Don’t Double-dip That Chip!
SPRINGFIELD — OK, admit it. You’ve bitten into a potato chip or cracker covered in onion dip, then dipped it again.
“Not a good idea,” said Mary Ellen Scales, chief Infection Control officer at Baystate Medical Center, even if you’re the only one using it at home, and then putting it away in the refrigerator for your next snack.
“It is a well-known fact that mothers who serve babies from a jar of baby food and then place it in the refrigerator risk their baby getting sick when he or she is fed the remainder later on,” said Scales.
The Urban Dictionary describes double-dipping as a “generally frowned-upon act where a person at a party with snacks dips a chip he/she has already taken a bite out of into the dip a second time.”
A popular Seinfeld episode, in which character George Costanza is caught in the act of double-dipping, added fuel to the fire that the practice spreads germs.
“Double-dipping is socially unacceptable and runs the risk of passing things like cold sores and influenza to others. Be aware of those who also like to lick the serving spoon, taste the sauce or soup-stirring spoon, or lick their fingers in the buffet line,” said Scales.

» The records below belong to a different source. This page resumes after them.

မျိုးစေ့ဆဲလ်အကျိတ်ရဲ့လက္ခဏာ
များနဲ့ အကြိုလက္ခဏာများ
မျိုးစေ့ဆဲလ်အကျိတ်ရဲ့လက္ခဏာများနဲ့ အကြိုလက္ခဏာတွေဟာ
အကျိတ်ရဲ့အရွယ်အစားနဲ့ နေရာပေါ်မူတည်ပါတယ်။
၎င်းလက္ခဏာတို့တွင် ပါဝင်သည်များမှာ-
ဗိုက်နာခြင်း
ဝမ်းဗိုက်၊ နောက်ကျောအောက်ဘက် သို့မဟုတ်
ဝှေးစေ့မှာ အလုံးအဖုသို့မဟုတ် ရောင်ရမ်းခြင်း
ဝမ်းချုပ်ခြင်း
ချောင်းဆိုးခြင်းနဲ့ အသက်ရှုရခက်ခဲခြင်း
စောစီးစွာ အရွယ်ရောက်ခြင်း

MythBusters hosts Adam Savage and Jamie Hyneman from the Discovery Channel put the belief to the test. Their website reports that, by testing bacteria grown in petri dishes using sterilized chips and a salsa-like substance, they found that double-dipping adds just a small amount of bacteria to the salsa, and definitely not as much as sticking your mouth in the bowl.
“The truth is that most dips — store-bought or homemade — already contain bacteria, and double-dipping adds only a few more microbes than the multitude swimming in your salsa to begin with,” reports the website.
On the other hand, the Scientific American website suggests that, “if you detect double-dippers in the midst of a festive gathering, you might want to steer clear of their favored snack.”
The website reported on an undergraduate research team at Clemson University that created various experiments to learn what happens when someone double dips. The researchers found about 1,000 more bacteria per milliliter of water when crackers were bitten before dipping, than in solutions where unbitten crackers were dipped.
They also found that, “in the absence of double-dipping, our foods had no detectable bacteria present. Once subjected to double-dipping, the salsa took on about five times more bacteria (1,000 bacteria/ml of dip) from the bitten chip when compared to chocolate and cheese dips (150-200 bacteria/ml of dip).”
It is well-known that many different bacteria and viruses live in the human oral cavity. Many are harmless, others not, such as pneumonic plague, tuberculosis, influenza virus, Legionnaires’ disease, and severe acute respiratory syndrome (SARS) — all of which spread through saliva.
So, what to believe?
“Once again, remember that food can be contaminated with saliva,” said Scales, who suggests the use of single dip/chip serving pieces for party goers. “Keep healthy, and protect others if you are sick, by not double-dipping at parties or other occasions.”